**** ARTICLE ****
Writing an API Client

Why write an API client

Most automation flows require interacting with HTTP APIs. Communicating with these APIs requires an HTTP client. A ubiquitous example of a client is a web browser. However, for most automation tasks, a web browser is too heavy. We turn to relatively lightweight clients like cURL or in Windows land Invoke-WebRequest.

For automation purposes specifically, we often use the client provided by the language or a popular third-party client. In Python most developers default to using the Requests library. The native urllib.request module is perfectly fine albeit less ergonomic. I’ll be covering how to make a basic HTTP request in the languages that I frequently use later but for now we will be using Python.

Generally, it is advisable to seek out an official API client provided by the developers of that API. For example, Stripe and Twilio both have official SDKs for various languages. These should be used instead of rolling your own client. It can be desirable to roll your own in certain situation, for example, if the automation script will be deployed in a resource constrained environment.

In this example, we will be creating an API client that can be integrated within other pieces of code.

Why create a dedicated API Client?

you can definitely use requests.get('http://example.com/api/xyz') several times in your application
you need to stay on the same abstraction level as the rest of the code to better reason about logic. For example, it is clearer to write client.get_active_facilities() vs requests.get('https://some.domain.com/api/v1/facilities?status=active)
really helps when you want to communicate with multiple API providers. (facade approach)

We will be creating a client for: https://developers.google.com/blogger ( you can find a totally random API with the search: inurl:developers OR inurl:docs AND intext:api)

Aside: Google Dorking

Using search engine advanced features can allow you to narrow and filter huge swaths of information. You can get specific pages that match certain patterns. For examples, see the exploit db for searches that reveal exploits!

Setting up

Refer to the article setting up a python project.

In this article, we will not be going over the intricacies of setting up a python project, but very quickly:

Either use pip or pipenv to create your python environment. There are other alternatives as well for example Poetry.

I will be covering using pipenv. We will do the following:

install requests and google-auth-oauthlib
optionally (recommended): install ipython and other tools (we’ll use it for REPLing!)

# latest and greatest python
pipenv --python 3.9

# for debugging and formatting
pipenv install --dev pytest ipython 'black==21.7b0' isort flake8

# the actual dependencies
pipenv install requests google-auth-oauthlib

# and enter the virtual environment (similar to . ./venv/bin/activate
pipenv shell

You may want to init the git repo at this point as well. At this point you will have the following files in the repo:

.
├── Pipfile
└── Pipfile.lock

Familiarize yourself with the documentation

Look at:

The documentation and models for the API you will be working with (https://developers.google.com/blogger)
**** ROWS ****
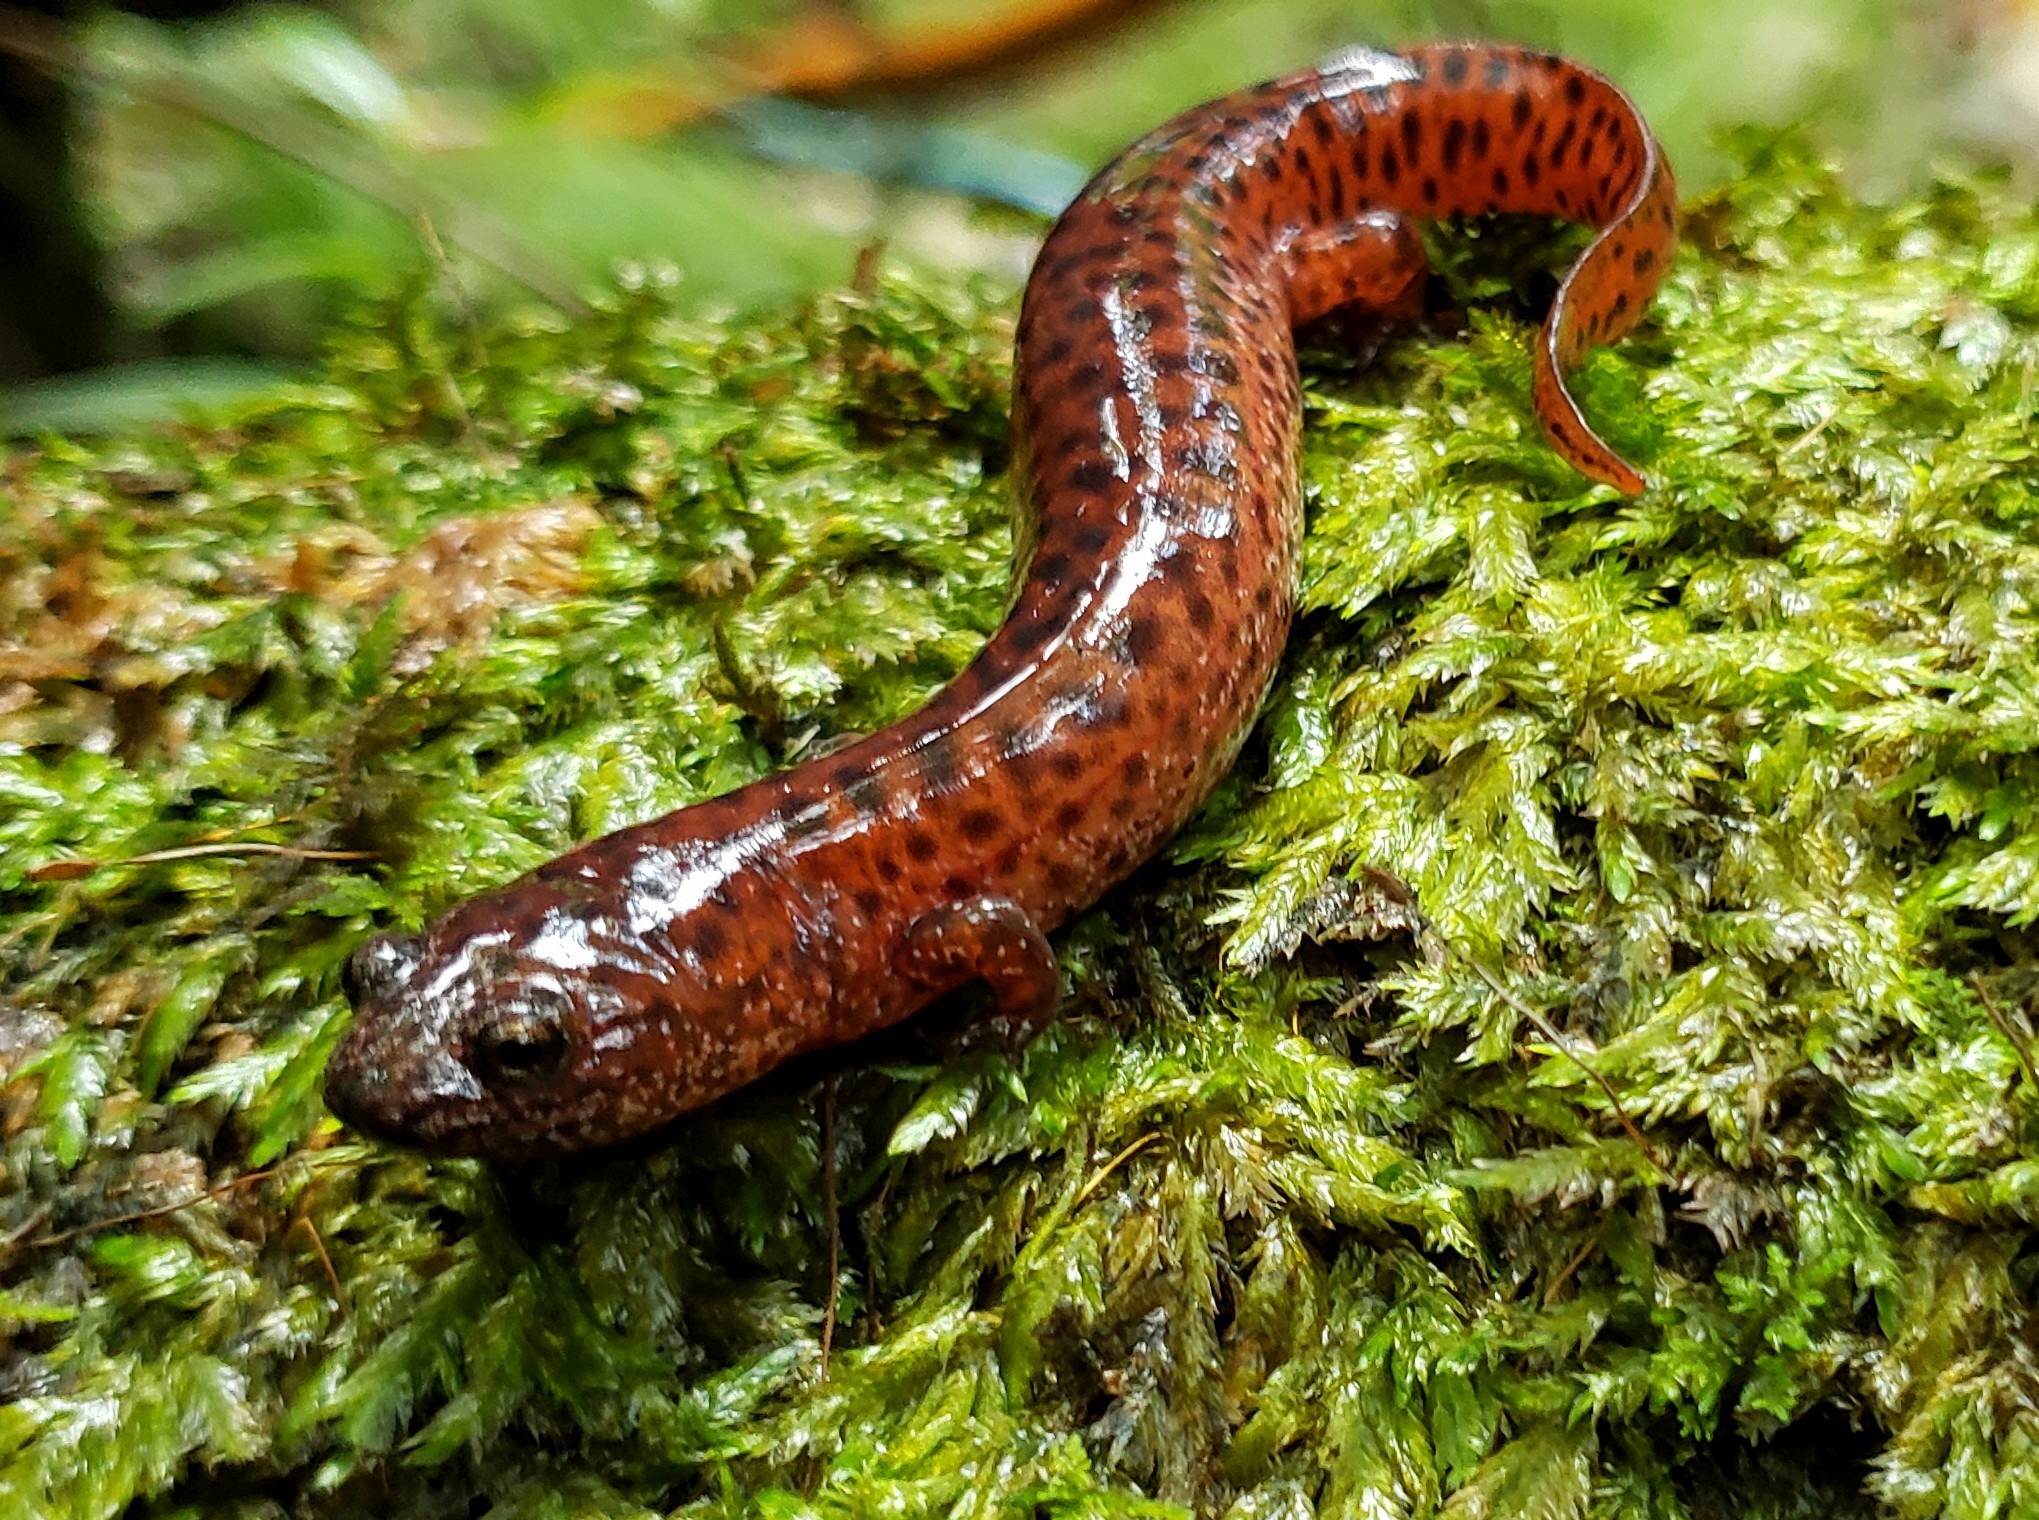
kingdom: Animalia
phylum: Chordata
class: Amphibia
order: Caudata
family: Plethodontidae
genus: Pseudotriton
****
**** ROWS ****
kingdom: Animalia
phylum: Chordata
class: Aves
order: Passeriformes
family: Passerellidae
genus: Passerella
****
▶ [REQUEST 1]
Answer these about the article on writing an API client:
(a) Which library do most Python developers default to for HTTP requests?
(b) Which two companies are named as having official SDKs?
(c) What Python version does the pipenv command set up?
▶ [REQUEST 2] Repeat the passage of the API client article from "Generally, it is" up to and including "pieces of code.".
▶ [REQUEST 3] Go on with the article on writing an API client, picking up after its last line.

▶ [OUTPUT 1]
(a) The Requests library.
(b) Stripe and Twilio.
(c) Python 3.9.

▶ [OUTPUT 2]
Generally, it is advisable to seek out an official API client provided by the developers of that API. For example, Stripe and Twilio both have official SDKs for various languages. These should be used instead of rolling your own client. It can be desirable to roll your own in certain situation, for example, if the automation script will be deployed in a resource constrained environment.

In this example, we will be creating an API client that can be integrated within other pieces of code.

▶ [OUTPUT 3]
The documentation for requests

As I’m going through the documentation for blogger, I realize that I’ll need to figure out authentication. Aside from that, I see that the endpoints are simple. The resources are:

Blog
Post
Page
Comment

They are arranged as:

                         +-------------+
                         |  BLOG       |
                         +-----+-------+
                     +---------+----------+
                +----v-----+         +----v------+
                | POST     |         | PAGE      |
                +----+-----+         +----+------+
                     +
                 +---v-----+
                 | COMMENT |
                 +---------+

The data model

A blog is a top level entity and it contains one or more pages and posts. Both pages and posts can have comments. We need to keep this in mind when designing a client. Generally, modeling the domain allows you to decide whether or not you want an interface that facilitates more native interfaces such as post.append(comment) vs client.create_comment(post_id, comment_content).

Authentication

For the blogger API, it seems like we’ll need to use the following authentication mechanisms to retrieve our data:

API key
OAuth (larger discussion)

We’ll need to use OAuth, and this means working with GCP credentials. This complicates things.

So we install a helper library to do OAuth for us.

Install: https://google-auth-oauthlib.readthedocs.io/en/latest/index.html

Create credentials on the GCP cloud console (could be any GCP account)
Download the client config / secrets json file
In IPython / python run

# scopes can be found at: https://developers.google.com/identity/protocols/oauth2/scopes#blogger
# instructions at: https://google-auth-oauthlib.readthedocs.io/en/latest/reference/google_auth_oauthlib.flow.html
iaf = InstalledAppFlow.from_client_secrets_file(
  'path_to_your_client_secrets.json',
  scopes=[
    "https://www.googleapis.com/auth/userinfo.email",
    "https://www.googleapis.com/auth/userinfo.profile",
    "openid",
    "https://www.googleapis.com/auth/blogger"
])

# start a local server to get access to your own data, sign into the account which will contain the blogger data
credentials = iaf.run_local_server(port=8082)

# create the session
session = iaf.authorized_session()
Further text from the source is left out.